= Passage shown =
# Proof of $a^n+b^n$ divisible by $a+b$ when $n$ is odd [closed]

$(a^n - b^n)$

1. It is always divisible by $a-b$.
2. When $n$ is even it is also divisible by $a+b$.
3. When $n$ is odd it is not divisible by $a+b$.

and

$(a^n + b^n)$

1. It is never divisible by $a-b$.
2. When $n$ is odd it is divisible by $a+b$.
3. When $n$ is even it is not divisible by $a+b$.

I wonder what's the proof for this.

First postulate is clear. $(a-b)$ would or would not be a factor. Any light on others?

## closed as too broad by user223391, 6005, user147263, rogerl, Carl MummertAug 31 '15 at 2:34

Please edit the question to limit it to a specific problem with enough detail to identify an adequate answer. Avoid asking multiple distinct questions at once. See the How to Ask page for help clarifying this question. If this question can be reworded to fit the rules in the help center, please edit the question.

= Dataset content =

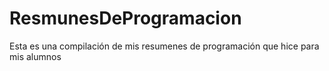 # ResmunesDeProgramacion
Esta es una compilación de mis resumenes de programación que hice para mis alumnos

= Your task =
According to the forum thread on divisibility of powers, for which values of n is a^n + b^n divisible by a+b?

= Answer section =
When n is odd.